Mas olhemos os jardins. Eles nos ajudam a compreender a que ponto chegou nossa sujeição cultural aos modelos impostos pelos dominadores do mundo. O arquiteto carioca Roberto Burle Marx se rebelou contra isso e criou os jardins tropicais, aproveitando a imensa variedade de cores da vegetação brasileira. Mas o conceito burlesco-marxiano virou uma grife cara, como se fosse produto de butique de luxo. A inovação de Burle Marx foi isolada como se isolam vírus novos. Conhecemos outros rebeldes como o arquiteto sulbaiano Zanine Caldas, mas o que impera maciçamente ainda é o sistema anglo-americano. Mesmo quem não usa jardineiro segue a cartilha do imperialismo e periodicamente pratica o arranquio de ervas daninhas, obedecendo inconscientemente a uma lógica ordinária, submissa a uma estratégia de curto prazo. Alguém poderia perguntar: as ervas são daninhas para quem, cara-pálida? E alguém responderia: para as monoculturas. Mas ninguém pergunta, ninguém responde e seguimos no piloto automático. Com agravantes nascidos da mesma lógica perversa.

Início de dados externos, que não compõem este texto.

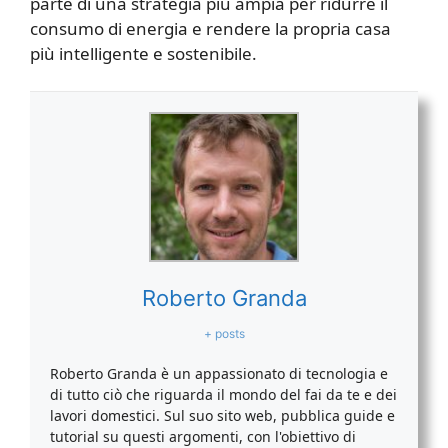
parte di una strategia più ampia per ridurre il
consumo di energia e rendere la propria casa
più intelligente e sostenibile.
Roberto Granda
+ posts
Roberto Granda è un appassionato di tecnologia e
di tutto ciò che riguarda il mondo del fai da te e dei
lavori domestici. Sul suo sito web, pubblica guide e
tutorial su questi argomenti, con l'obiettivo di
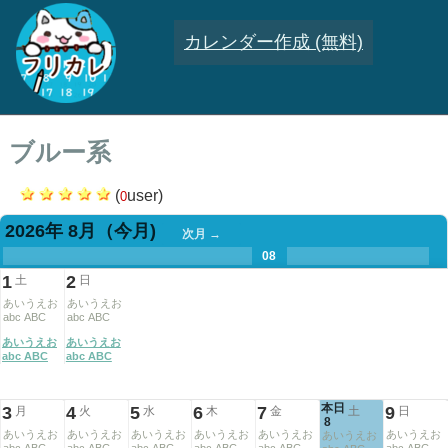
カレンダー作成 (無料)
ブルー系
(
user)
0
2026年 8月
（今月)
次月 →
.
.
.
.
.
.
.
08
.
.
.
.
1
2
土
日
あいうえお
あいうえお
abc ABC
abc ABC
あいうえお
あいうえお
abc ABC
abc ABC
本日
3
4
5
6
7
9
月
火
水
木
金
土
日
8
あいうえお
あいうえお
あいうえお
あいうえお
あいうえお
あいうえお
あいうえお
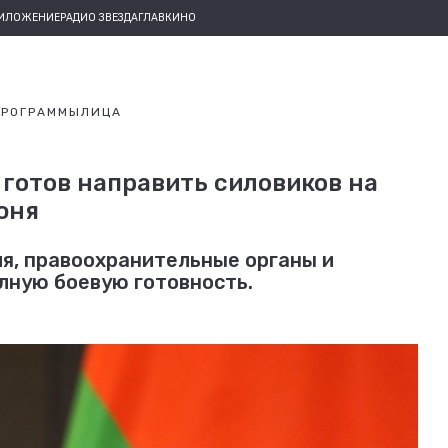
РИЛОЖЕНИЕ
РАДИО ЗВЕЗДА
ГЛАВКИНО
ПРОГРАММЫ
ЛИЦА
 готов направить силовиков на
юня
я, правоохранительные органы и
лную боевую готовность.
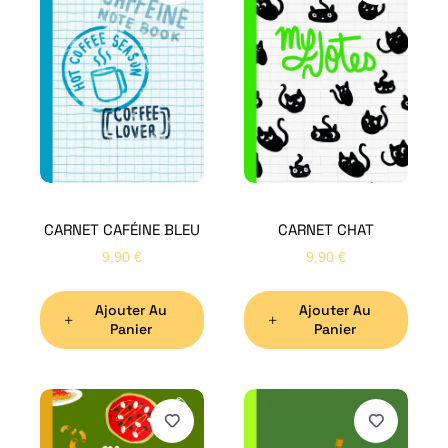
CARNET CAFÉINE BLEU
CARNET CHAT
9,90
€
9,90
€
Ajouter Au
Ajouter Au
Panier
Panier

Por exemplo: se o mato ameaçar tomar conta dos espaços públicos e privados, as prefeituras já dispõem de equipes de funcionários que andam pelas ruas borrifando herbicidas sobre as sarjetas, apagando as manchas verdes nos terrenos baldios e até nas praças sem cuidado, na nobre missão de livrar a população dos animais peçonhentos que vivem nesses ambientes naturais. Assim, consomem-se altos estoques de produtos tóxicos, mas todo progresso tem um preço, não é mesmo, gente boa?

E assim vamos de encontro ao abismo. A mecanização intensiva da agricultura e a difusão dos métodos químicos de apoio às monoculturas representam um perigo contra o qual se levantam em todo o mundo os agricultores orgânicos, os ambientalistas e diversos cidadãos temerosos de que a civilização humana já tenha passado dos limites. Há quem esteja disposto a pagar para ver a catástrofe, e há quem acredite que ela já começou. Uma de suas manifestações seria a gripe aviária que se espalha pelo mundo. Brevemente os transgênicos talvez nos ofereçam novas lições sobre o horror. Na sua megalomania delirante, o homem está criando monstros sem controle, gerando desafios insuperáveis.

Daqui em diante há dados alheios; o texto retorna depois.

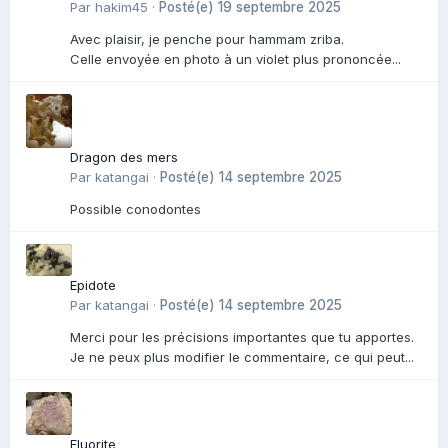
Par
hakim45
·
Posté(e)
19 septembre 2025
Avec plaisir, je penche pour hammam zriba.
Celle envoyée en photo à un violet plus prononcée...
Dragon des mers
Par
katangai
·
Posté(e)
14 septembre 2025
Possible conodontes
Epidote
Par
katangai
·
Posté(e)
14 septembre 2025
Merci pour les précisions importantes que tu apportes.
Je ne peux plus modifier le commentaire, ce qui peut...
Fluorite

Pelo sim, pelo não, gostaria de chamar a atenção para a beleza dos jardins espontâneos e lembrar que não há melhor método de criação de galinha do que o primitivo: a bicharada solta no quintal, ciscando atrás de comida. Confinamento de aves é que nem monocultura de plantas: contraria o princípio elementar da natureza, que se baseia na mistura dos elementos.
Geraldo é jornalista e colaborador do Ambiente JÁ. Este artigo foi publicado no site www.seculodiario.com em novembro de 2005.